WHAT THIS TASK INVOLVES
Convert the text lines of the data below into a JSON list of strings, one string per line, with blank lines skipped and the pictures left out.

DATA FOR THIS TASK
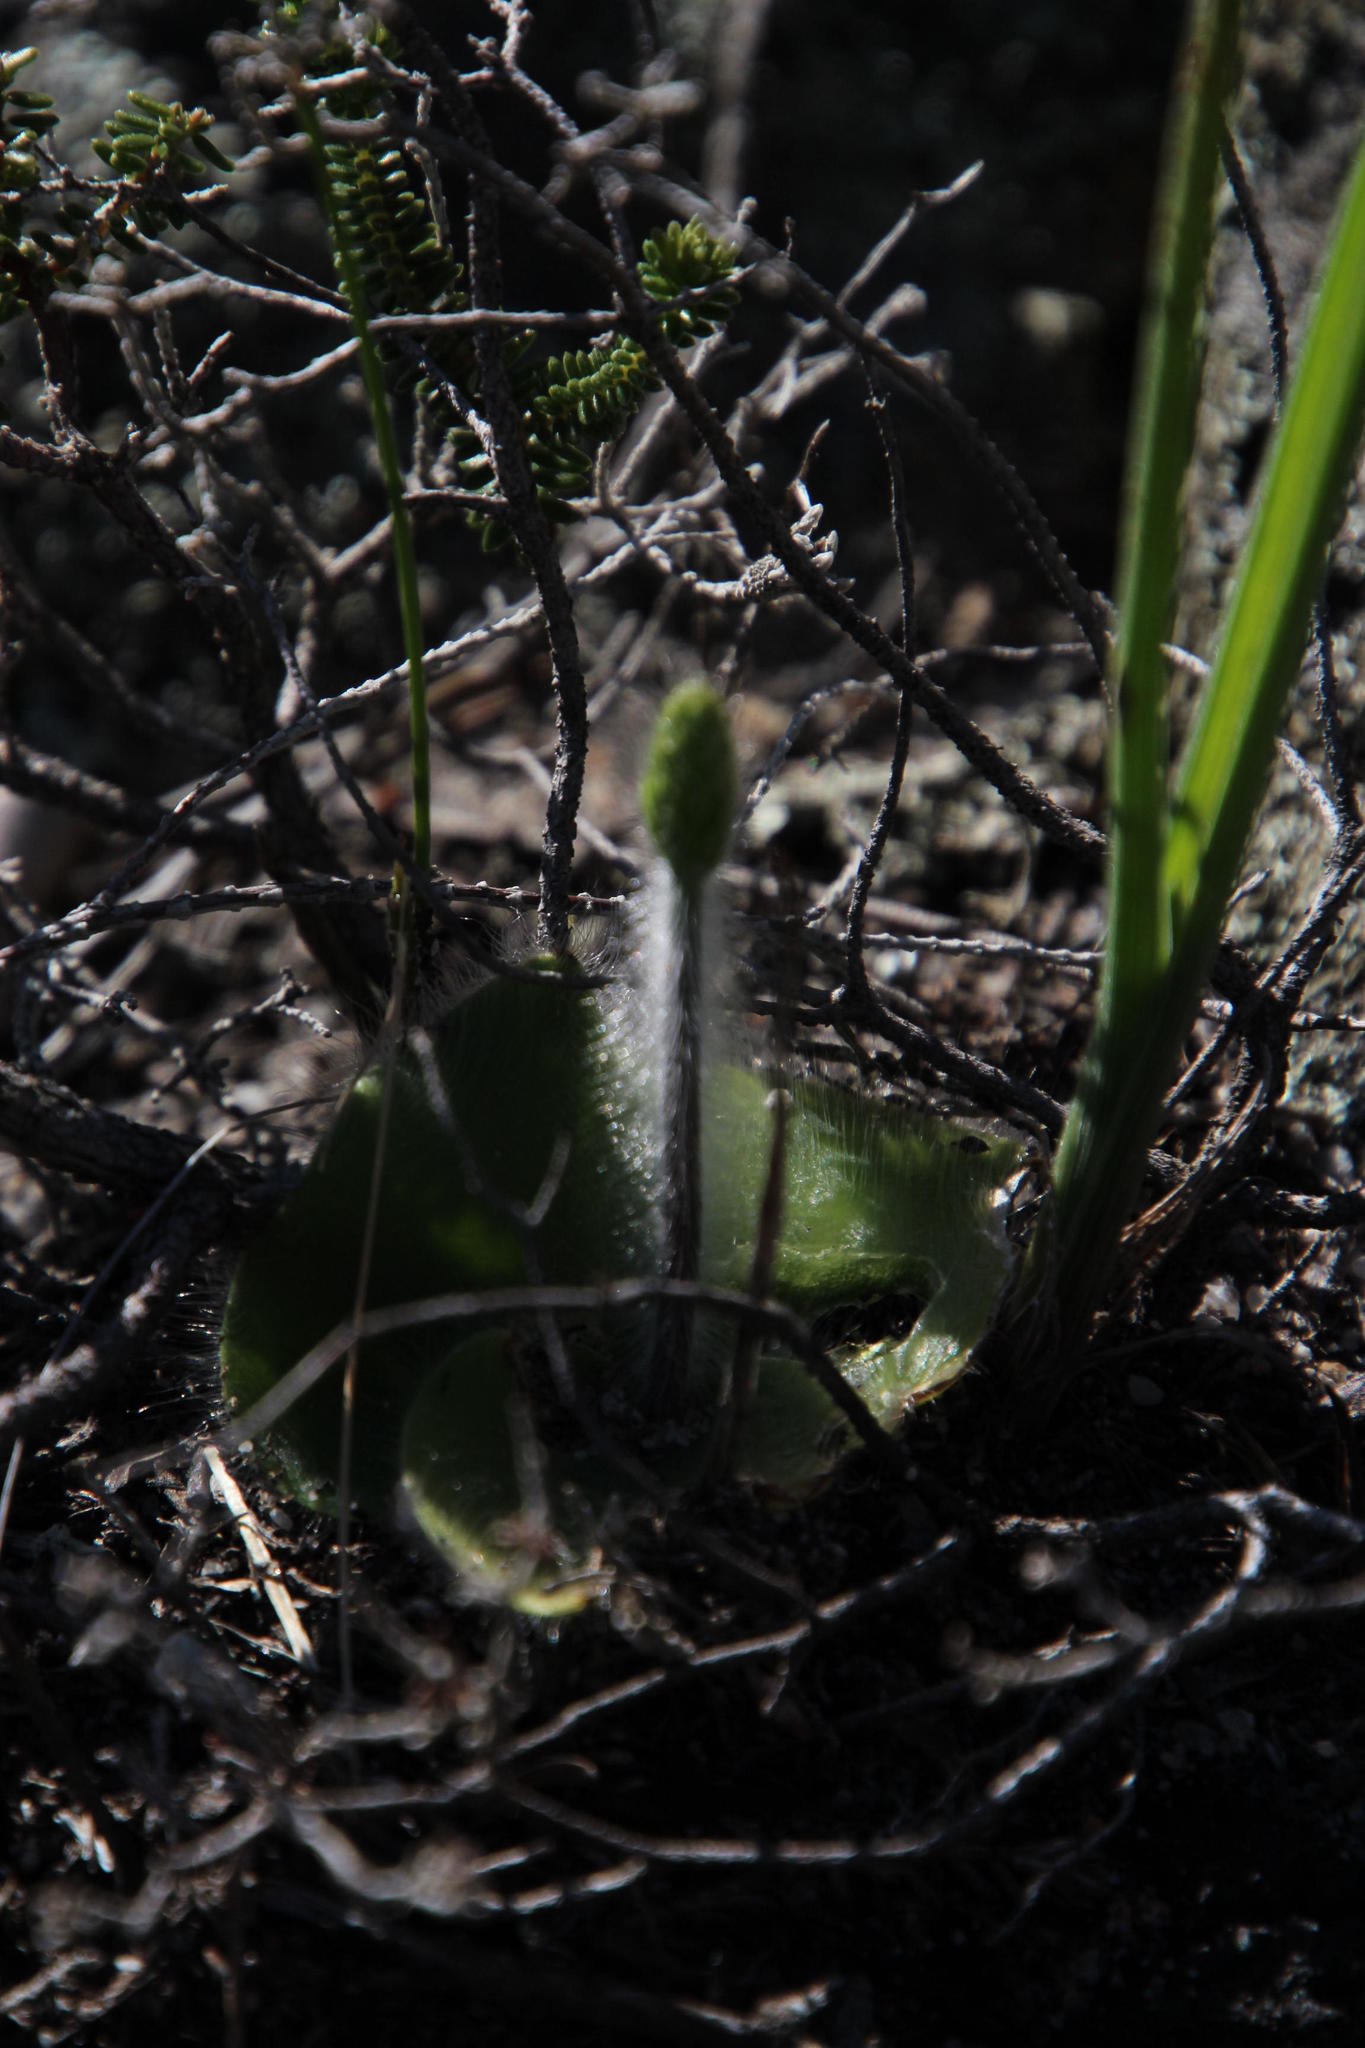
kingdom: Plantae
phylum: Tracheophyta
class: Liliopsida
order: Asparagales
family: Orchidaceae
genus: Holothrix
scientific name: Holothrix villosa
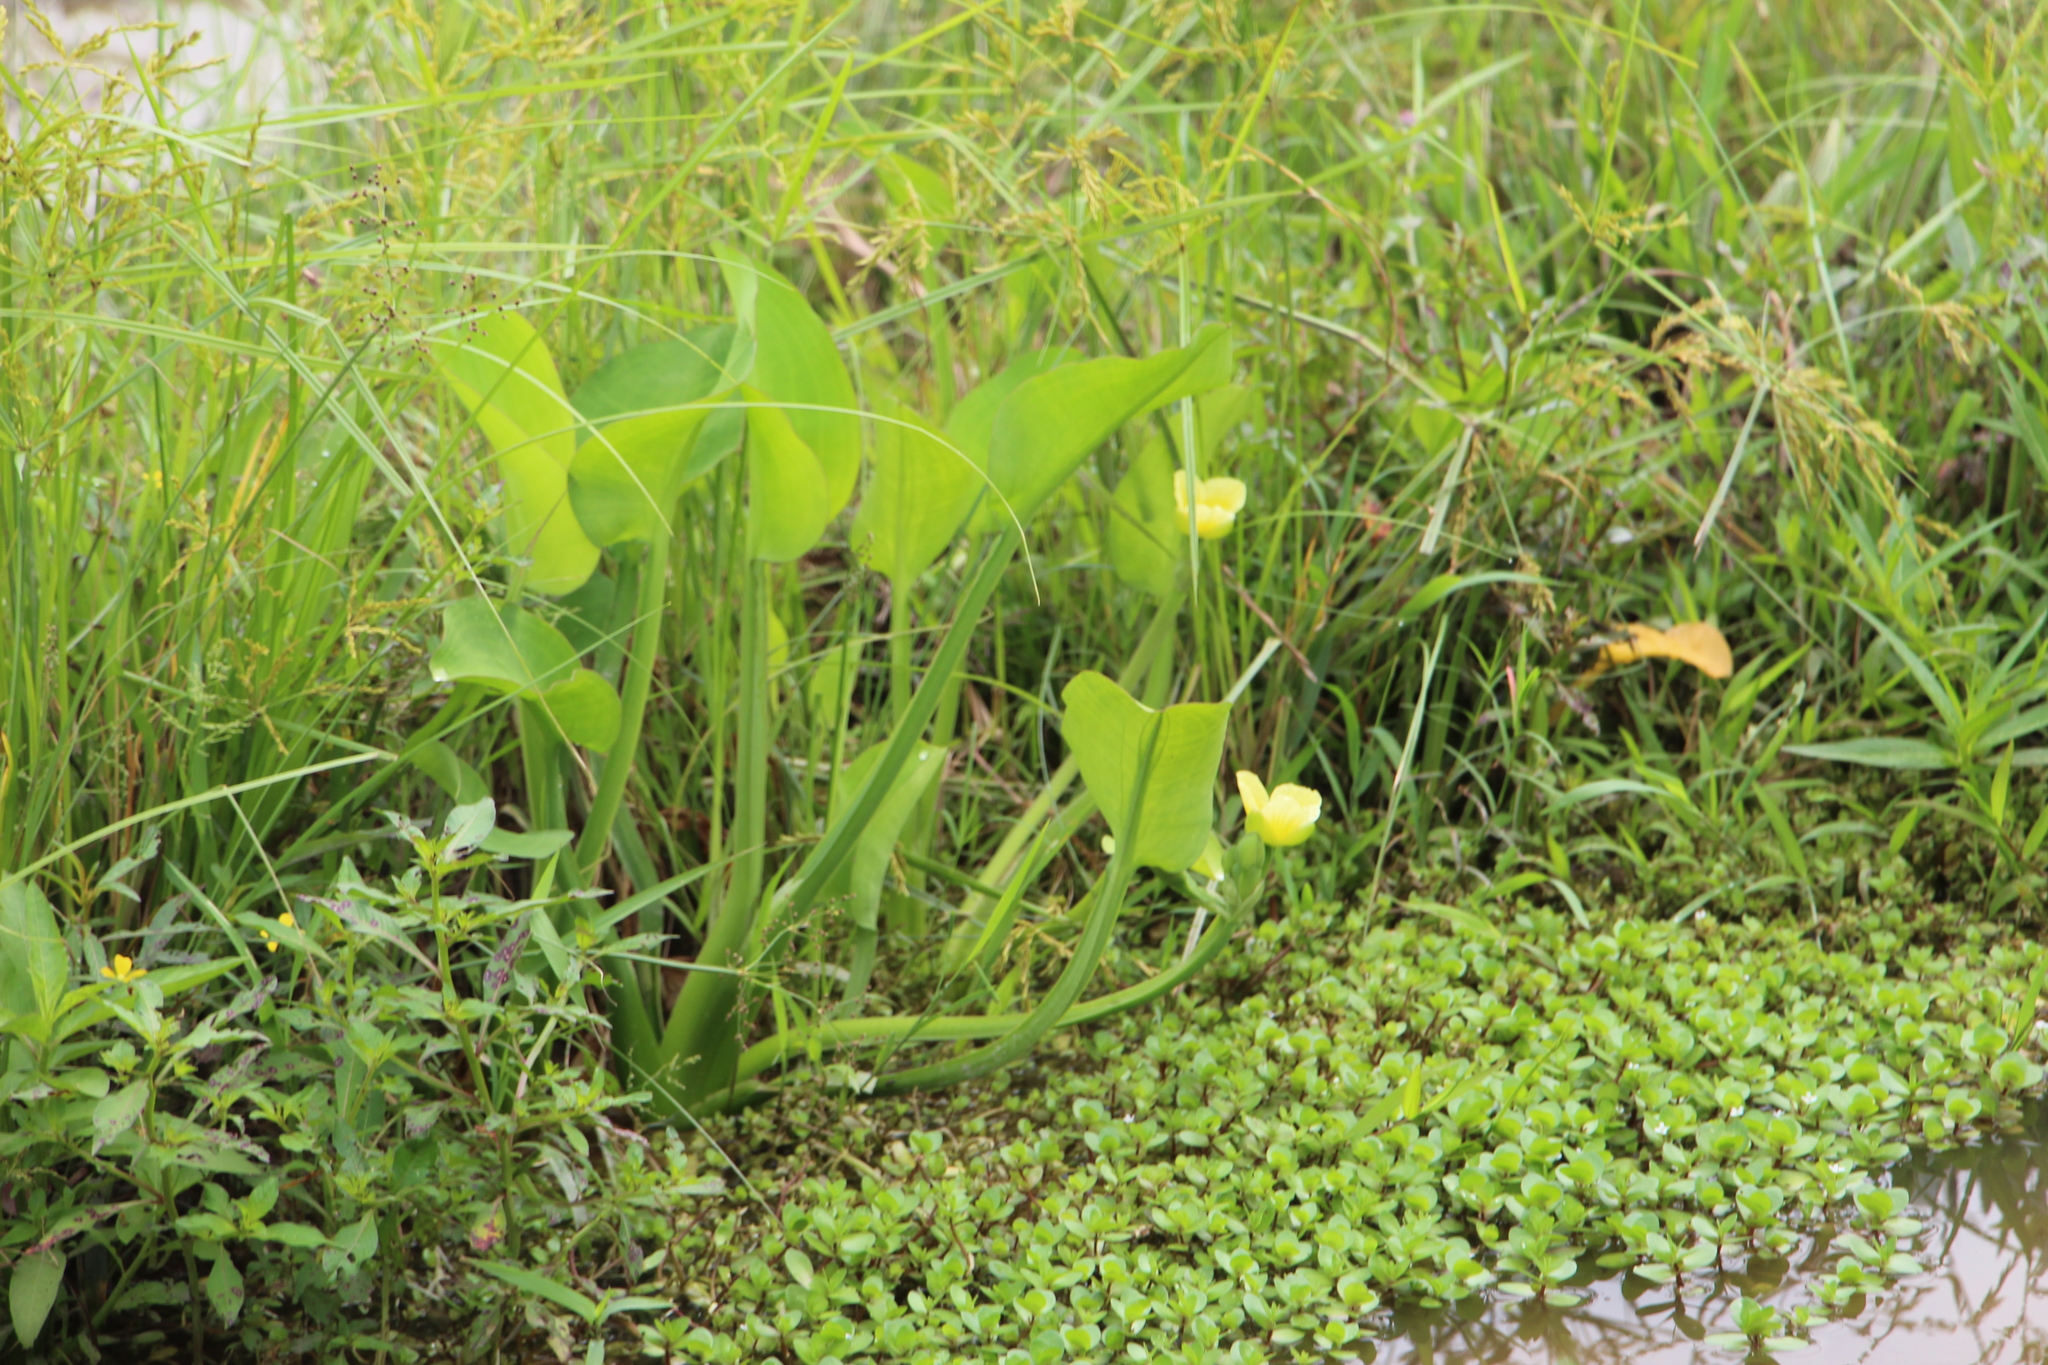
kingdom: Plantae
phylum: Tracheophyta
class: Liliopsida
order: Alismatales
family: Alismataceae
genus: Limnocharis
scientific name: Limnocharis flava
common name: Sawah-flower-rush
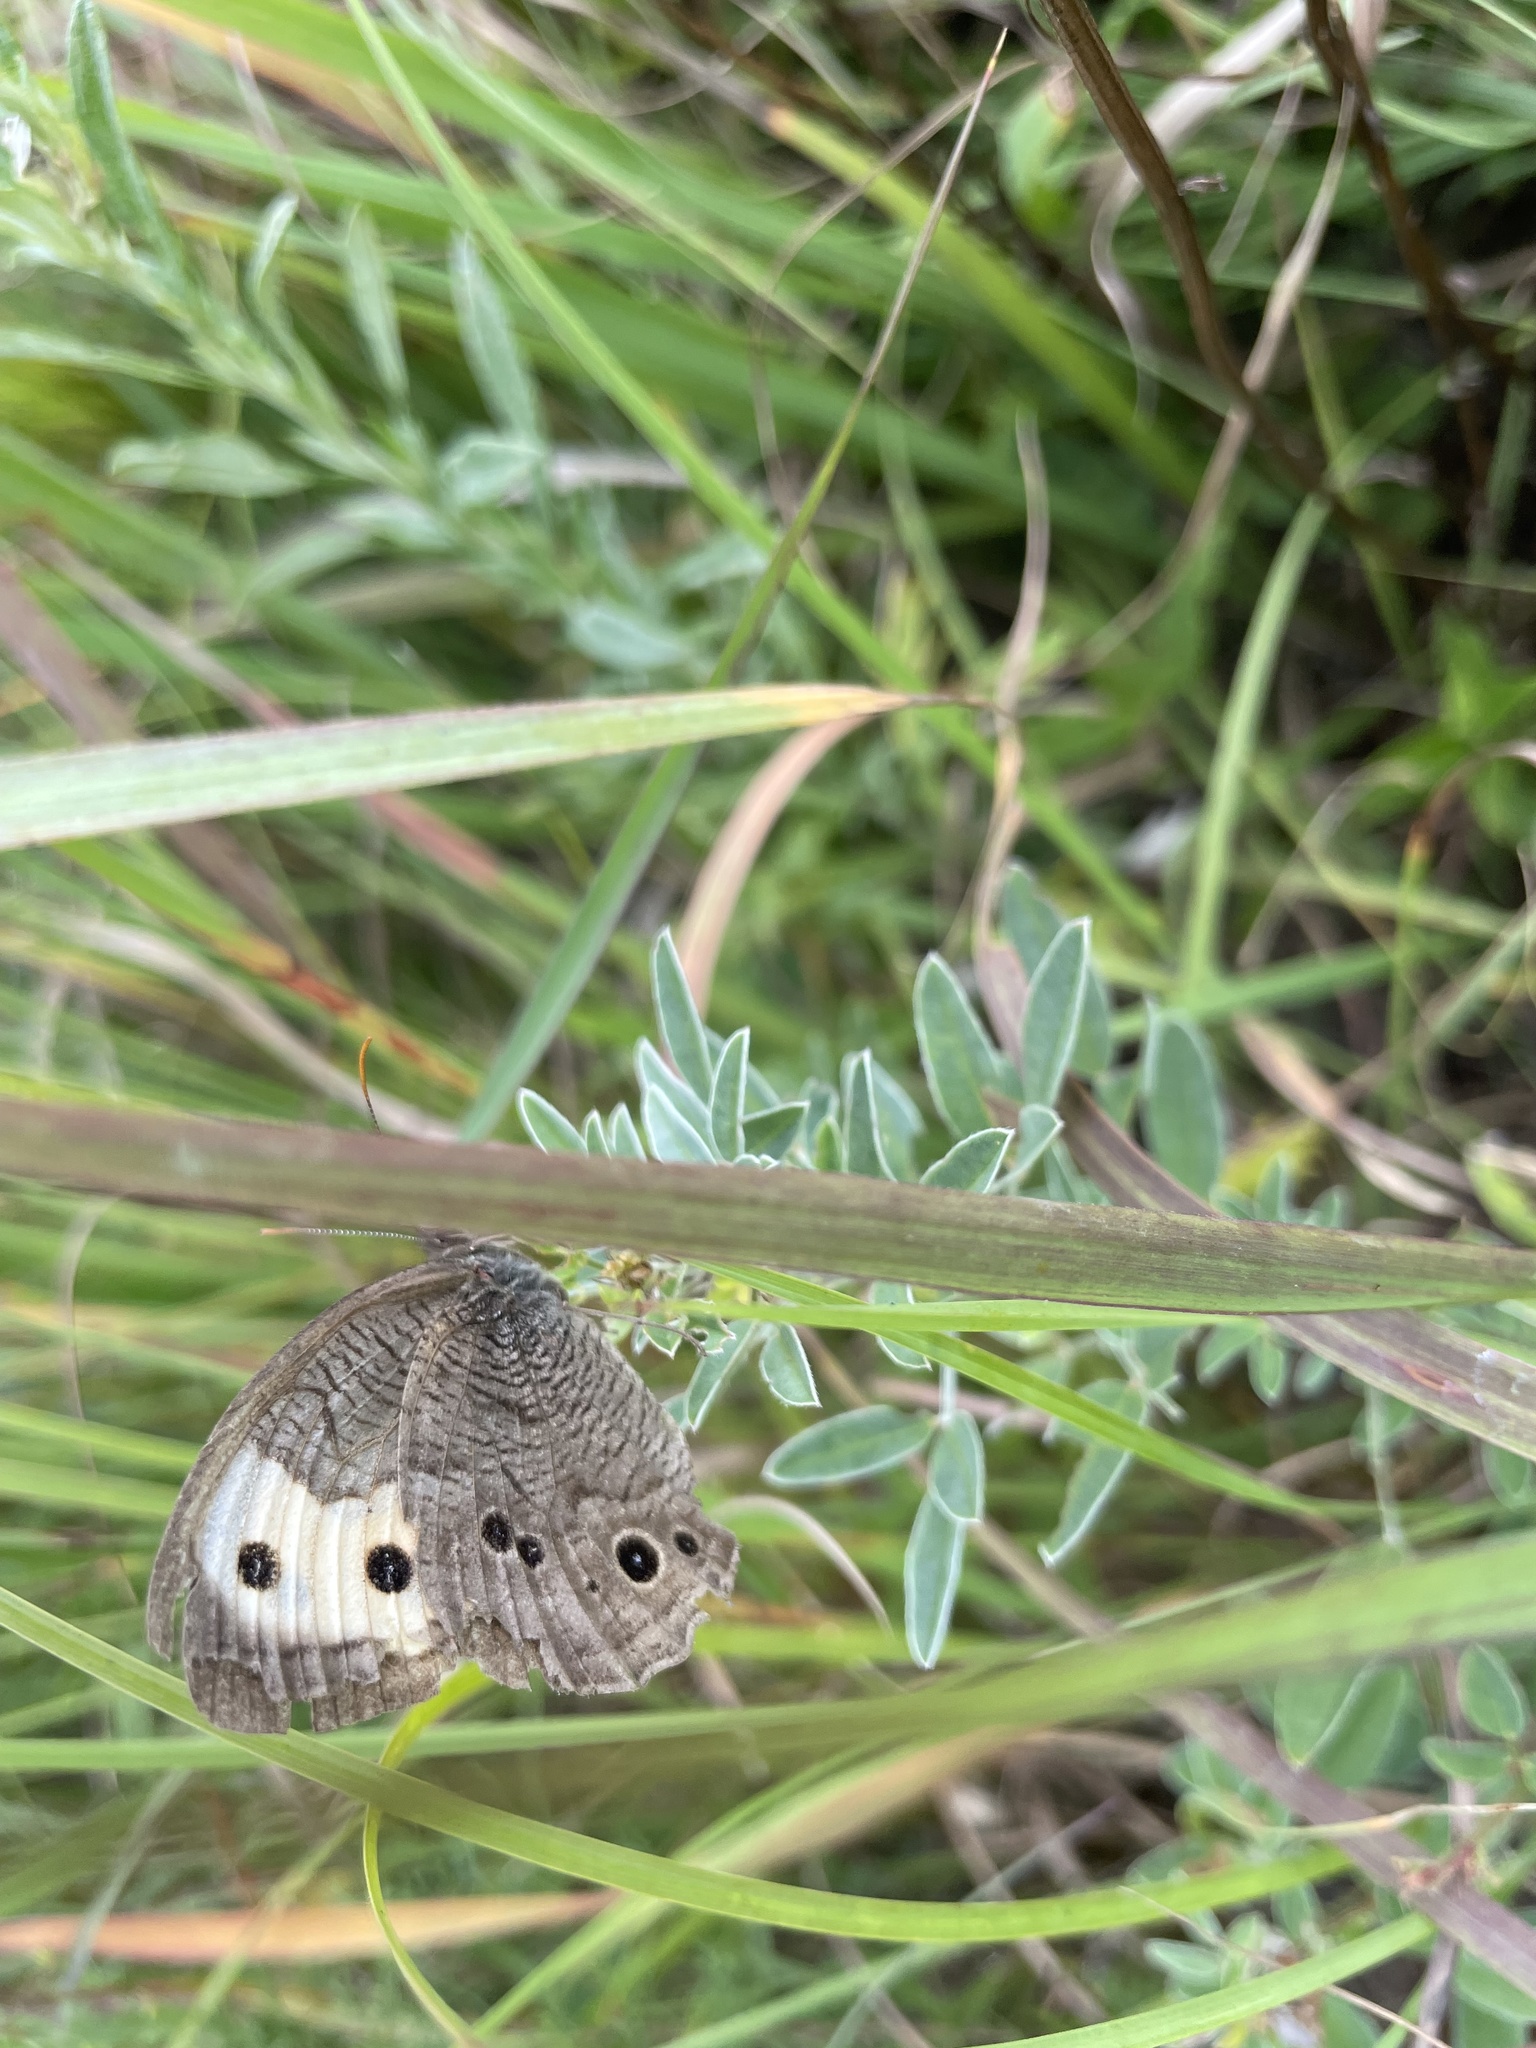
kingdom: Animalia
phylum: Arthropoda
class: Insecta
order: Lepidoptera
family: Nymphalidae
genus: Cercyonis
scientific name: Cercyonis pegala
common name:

SOLUTION
[
  "kingdom: Plantae",
  "phylum: Tracheophyta",
  "class: Liliopsida",
  "order: Asparagales",
  "family: Orchidaceae",
  "genus: Holothrix",
  "scientific name: Holothrix villosa",
  "kingdom: Plantae",
  "phylum: Tracheophyta",
  "class: Liliopsida",
  "order: Alismatales",
  "family: Alismataceae",
  "genus: Limnocharis",
  "scientific name: Limnocharis flava",
  "common name: Sawah-flower-rush",
  "kingdom: Animalia",
  "phylum: Arthropoda",
  "class: Insecta",
  "order: Lepidoptera",
  "family: Nymphalidae",
  "genus: Cercyonis",
  "scientific name: Cercyonis pegala",
  "common name:"
]